When would you use one over the other? When would your fingerspell #BUSY instead of using the BUSY? etc..
Thanks
CHERYL EVANS
 

In a message dated 2/22/2005 12:05:28 PM Pacific Daylight Time, BillVicars writes:
Cheryl,
Good question. And did your teacher assign me as the person to contact to do your homework for you or did he mention a textbook where you could find that information?
Please don't be offended by what I just said. But seriously, what book or resource has he provided to you to find the answer?
Here's "one" example of when I'd use a lexicalized fingerspelled sign over the regular sign:
* If I'm holding a sandwich in one hand.
A general note: Lexicalization of fingerspelling is a process that happens over time.
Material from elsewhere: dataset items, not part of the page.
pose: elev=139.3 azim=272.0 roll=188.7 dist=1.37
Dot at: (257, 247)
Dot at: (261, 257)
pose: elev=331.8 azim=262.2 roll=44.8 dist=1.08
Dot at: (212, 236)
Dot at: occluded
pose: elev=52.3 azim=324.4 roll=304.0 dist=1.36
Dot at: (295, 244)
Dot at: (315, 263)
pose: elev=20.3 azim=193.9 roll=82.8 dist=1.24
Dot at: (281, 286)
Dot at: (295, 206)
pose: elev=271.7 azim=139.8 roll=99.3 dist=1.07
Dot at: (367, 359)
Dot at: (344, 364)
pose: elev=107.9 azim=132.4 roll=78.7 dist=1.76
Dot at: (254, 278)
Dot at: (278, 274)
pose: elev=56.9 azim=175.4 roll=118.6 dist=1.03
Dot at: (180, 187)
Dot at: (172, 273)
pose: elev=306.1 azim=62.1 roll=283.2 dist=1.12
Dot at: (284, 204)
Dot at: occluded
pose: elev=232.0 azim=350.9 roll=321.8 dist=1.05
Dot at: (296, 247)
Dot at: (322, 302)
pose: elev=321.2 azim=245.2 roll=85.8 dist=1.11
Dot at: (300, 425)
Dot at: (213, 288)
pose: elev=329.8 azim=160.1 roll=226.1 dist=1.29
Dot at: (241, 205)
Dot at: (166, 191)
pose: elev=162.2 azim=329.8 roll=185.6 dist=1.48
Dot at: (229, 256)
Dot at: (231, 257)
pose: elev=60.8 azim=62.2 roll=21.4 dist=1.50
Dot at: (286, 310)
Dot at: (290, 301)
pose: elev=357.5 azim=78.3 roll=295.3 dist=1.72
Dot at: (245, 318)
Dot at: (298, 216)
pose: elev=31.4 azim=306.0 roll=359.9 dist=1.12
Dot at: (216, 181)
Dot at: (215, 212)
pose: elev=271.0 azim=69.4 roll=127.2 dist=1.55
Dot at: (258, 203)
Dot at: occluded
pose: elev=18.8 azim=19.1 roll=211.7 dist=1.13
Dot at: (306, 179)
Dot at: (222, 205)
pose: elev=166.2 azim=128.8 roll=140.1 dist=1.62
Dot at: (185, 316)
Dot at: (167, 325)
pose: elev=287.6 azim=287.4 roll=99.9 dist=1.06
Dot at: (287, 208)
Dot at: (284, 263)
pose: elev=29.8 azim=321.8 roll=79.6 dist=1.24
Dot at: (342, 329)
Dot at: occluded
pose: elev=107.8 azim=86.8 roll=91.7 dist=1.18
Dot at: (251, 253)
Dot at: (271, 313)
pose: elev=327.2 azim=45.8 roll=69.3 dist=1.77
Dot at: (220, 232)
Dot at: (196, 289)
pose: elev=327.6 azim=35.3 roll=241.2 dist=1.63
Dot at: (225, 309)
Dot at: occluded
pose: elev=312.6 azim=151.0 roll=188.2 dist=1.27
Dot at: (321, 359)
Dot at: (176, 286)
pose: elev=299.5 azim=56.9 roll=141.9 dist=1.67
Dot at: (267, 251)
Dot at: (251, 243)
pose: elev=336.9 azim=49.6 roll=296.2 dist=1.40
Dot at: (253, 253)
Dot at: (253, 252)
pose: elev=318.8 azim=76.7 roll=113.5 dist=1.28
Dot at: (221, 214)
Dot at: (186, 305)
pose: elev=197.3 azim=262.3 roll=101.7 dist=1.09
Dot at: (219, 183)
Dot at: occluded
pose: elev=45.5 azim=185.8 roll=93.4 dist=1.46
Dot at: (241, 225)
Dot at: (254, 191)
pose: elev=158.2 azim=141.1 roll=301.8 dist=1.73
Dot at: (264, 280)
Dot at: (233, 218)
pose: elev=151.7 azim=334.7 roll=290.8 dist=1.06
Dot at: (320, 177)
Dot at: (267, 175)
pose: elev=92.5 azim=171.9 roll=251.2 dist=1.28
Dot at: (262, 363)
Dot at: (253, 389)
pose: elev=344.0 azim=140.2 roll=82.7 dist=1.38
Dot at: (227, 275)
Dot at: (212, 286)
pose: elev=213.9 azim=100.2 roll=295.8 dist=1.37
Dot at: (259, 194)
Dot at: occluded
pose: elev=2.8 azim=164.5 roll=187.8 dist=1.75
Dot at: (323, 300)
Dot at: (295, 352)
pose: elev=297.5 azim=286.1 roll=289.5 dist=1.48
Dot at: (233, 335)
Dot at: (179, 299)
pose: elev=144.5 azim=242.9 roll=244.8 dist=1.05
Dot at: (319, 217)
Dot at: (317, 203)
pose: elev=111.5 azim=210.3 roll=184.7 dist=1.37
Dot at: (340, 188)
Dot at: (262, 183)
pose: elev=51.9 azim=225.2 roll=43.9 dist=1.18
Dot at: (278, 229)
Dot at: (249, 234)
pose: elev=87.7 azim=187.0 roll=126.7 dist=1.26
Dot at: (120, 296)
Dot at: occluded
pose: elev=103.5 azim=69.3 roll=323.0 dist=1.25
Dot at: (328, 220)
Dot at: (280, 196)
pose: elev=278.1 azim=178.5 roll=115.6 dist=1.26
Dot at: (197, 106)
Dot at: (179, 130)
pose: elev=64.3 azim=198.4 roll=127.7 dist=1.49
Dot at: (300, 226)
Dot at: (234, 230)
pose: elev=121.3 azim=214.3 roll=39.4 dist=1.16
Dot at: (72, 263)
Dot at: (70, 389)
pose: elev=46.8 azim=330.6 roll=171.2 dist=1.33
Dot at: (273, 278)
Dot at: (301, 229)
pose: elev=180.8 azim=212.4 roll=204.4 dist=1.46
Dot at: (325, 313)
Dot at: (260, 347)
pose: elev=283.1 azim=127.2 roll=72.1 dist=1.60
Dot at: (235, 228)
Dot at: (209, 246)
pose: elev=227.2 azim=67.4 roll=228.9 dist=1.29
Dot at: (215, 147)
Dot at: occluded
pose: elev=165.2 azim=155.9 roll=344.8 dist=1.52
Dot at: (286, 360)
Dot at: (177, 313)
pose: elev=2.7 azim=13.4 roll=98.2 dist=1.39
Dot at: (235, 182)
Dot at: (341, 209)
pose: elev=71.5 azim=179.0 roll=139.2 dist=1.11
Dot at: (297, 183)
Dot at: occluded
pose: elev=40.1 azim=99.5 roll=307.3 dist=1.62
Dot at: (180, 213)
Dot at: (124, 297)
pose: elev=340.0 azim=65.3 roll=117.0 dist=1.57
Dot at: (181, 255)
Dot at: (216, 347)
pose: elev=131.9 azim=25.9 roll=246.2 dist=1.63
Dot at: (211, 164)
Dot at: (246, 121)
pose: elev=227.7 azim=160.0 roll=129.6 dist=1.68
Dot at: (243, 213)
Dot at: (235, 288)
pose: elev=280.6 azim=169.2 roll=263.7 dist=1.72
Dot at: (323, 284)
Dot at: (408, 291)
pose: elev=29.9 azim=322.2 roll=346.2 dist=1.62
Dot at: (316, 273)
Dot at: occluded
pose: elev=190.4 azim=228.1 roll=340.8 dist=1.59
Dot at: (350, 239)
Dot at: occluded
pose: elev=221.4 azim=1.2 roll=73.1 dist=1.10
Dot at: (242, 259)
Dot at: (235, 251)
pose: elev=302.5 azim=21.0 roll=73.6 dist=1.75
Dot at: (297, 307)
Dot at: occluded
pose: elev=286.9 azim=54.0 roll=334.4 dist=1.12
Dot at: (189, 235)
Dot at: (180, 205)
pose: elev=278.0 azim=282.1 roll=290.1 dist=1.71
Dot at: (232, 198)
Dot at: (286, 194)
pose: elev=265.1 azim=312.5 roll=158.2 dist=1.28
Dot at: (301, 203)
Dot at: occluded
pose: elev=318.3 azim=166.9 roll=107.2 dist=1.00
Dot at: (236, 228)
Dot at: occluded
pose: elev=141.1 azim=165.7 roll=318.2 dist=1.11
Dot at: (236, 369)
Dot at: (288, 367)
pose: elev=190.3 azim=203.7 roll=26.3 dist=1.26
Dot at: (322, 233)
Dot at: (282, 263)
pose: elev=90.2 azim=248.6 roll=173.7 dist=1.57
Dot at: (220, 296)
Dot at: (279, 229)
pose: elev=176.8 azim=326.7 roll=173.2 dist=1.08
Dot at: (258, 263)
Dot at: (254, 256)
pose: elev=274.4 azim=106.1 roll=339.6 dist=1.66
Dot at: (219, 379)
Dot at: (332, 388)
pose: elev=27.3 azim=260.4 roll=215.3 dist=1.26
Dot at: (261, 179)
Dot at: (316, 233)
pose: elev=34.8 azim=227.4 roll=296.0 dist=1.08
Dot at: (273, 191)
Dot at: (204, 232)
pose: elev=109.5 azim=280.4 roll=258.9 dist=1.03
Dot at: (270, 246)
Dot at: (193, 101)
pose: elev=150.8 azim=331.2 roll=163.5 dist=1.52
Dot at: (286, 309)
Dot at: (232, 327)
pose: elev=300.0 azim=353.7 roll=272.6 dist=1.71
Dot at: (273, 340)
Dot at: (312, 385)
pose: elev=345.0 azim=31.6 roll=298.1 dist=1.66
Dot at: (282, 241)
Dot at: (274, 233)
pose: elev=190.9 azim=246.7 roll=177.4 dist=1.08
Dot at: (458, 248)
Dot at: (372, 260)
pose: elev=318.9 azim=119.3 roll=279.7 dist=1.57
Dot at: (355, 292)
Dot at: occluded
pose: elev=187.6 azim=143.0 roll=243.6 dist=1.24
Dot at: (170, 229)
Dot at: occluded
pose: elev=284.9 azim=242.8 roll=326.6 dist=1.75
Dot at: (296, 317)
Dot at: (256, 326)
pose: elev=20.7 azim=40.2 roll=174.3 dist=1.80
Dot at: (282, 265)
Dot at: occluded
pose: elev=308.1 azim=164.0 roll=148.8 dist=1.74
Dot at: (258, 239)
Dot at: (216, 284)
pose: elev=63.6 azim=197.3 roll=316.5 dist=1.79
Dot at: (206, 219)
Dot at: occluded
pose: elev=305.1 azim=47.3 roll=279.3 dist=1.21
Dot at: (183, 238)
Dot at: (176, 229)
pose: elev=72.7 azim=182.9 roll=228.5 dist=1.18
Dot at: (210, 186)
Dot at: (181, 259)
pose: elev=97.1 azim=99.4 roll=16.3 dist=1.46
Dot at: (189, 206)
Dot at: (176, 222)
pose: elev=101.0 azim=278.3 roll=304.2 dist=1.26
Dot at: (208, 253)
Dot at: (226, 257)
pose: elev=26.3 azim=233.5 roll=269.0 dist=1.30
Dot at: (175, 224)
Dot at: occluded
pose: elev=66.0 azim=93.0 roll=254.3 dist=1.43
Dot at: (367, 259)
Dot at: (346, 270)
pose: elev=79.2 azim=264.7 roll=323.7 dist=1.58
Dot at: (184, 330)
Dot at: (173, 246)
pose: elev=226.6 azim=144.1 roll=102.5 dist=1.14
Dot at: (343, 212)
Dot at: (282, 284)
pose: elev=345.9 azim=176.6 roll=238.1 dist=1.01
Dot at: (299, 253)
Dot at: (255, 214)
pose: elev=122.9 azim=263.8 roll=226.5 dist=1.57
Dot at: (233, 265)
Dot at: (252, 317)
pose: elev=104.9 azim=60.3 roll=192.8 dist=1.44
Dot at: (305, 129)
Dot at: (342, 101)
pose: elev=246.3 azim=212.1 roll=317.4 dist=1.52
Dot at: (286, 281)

Some words are fully lexicalized but many words are not yet "fully lexicalized." It is going to vary from user to user.
If you DO find a clear, well described set of "rules" for when to and not to use lexicalized fingerspelling I'd LOVE to see it.
Dr. Bill

In a message dated 2/22/2005 12:21:54 PM Pacific Daylight Time, cevans@warren.k12.in.us writes:
No, no textbook type research. We are just supposed to ask people who are deaf, Coda's or interpreter's what they do and then write a one page essay on it. I just chose you because I happened on your web site and I was impressed that you might have a different perspective. So any more words of wisdom? I would really appreciate your response.

CJE
 

Cheryl,
Ah, I see.
Okay...here are a few more situations for lexicalization and/or to spell something instead of sign it:
1. To emphasize a point.
2. To make a comparison (spell on different hands)
3. To incorporate directionality (establish verb agreement): Example: GIVE B-A-C-K-(to a specific person.) The sign moves in a specific direction.
4. To save effort. It is faster to spell C-A-R than to sign CAR. It is faster and easier to spell D-A-Y than to sign DAY.
5. Older signers who learned ASL before the introduction of various signed concepts. These individuals sometimes continue to fingerspell such concepts instead of adopting the new signs.
6. To allow for one handed signing while driving, eating, or similar activities.
7.  To resist changes to your language that you are not comfortable with.  For example, using the lexicalized form of "email"  (The letters "E-M-I-L" (starting with an "e" and then using partially formed/overlapping "m/a/i" letters and ending with a strong L or a deformed ILY handshape) -- moving toward the person receiving the email) rather than adopting the sign "EMAIL."
--Dr. Vicars
 

In a message dated 2/22/2005 1:11:26 PM Pacific Daylight Time, cevans@warren.k12.in.us writes:
ANything specific on those three words? #CAR #BUSY #BED?  For example, you would not sign BED when talking about the bed of a pick up truck or a flower bed. It was suggested to me that your would #BUSY when talking about the photo copier being busy, or the phone line was busy. and BUSY would be more for a person being busy.

What so you think?

CJE
Cheryl,
Yeah...I know what you are talking about.  It has to do with semantics.  Certain signs have a specific meaning and can't be used to mean other things.  For example, the sign "BED" (flat hand against side of head) refers to the thing you sleep in.  The sign BED would not be appropriate if you were talking about a truck bed or a flower bed.  You'd fingerspell B-E-D in those circumstances. 
Phones are B-U-S-Y (fingerspelled)  not BUSY (signed).  Also there is a difference between #BUSY (lexicalized sign)  and B-U-S-Y (fingerspelled sign).   I just interviewed three Deaf co-workers (capital D) and they all used #BUSY to mean "very busy" and B-U-S-Y to indicate a busy dial tone.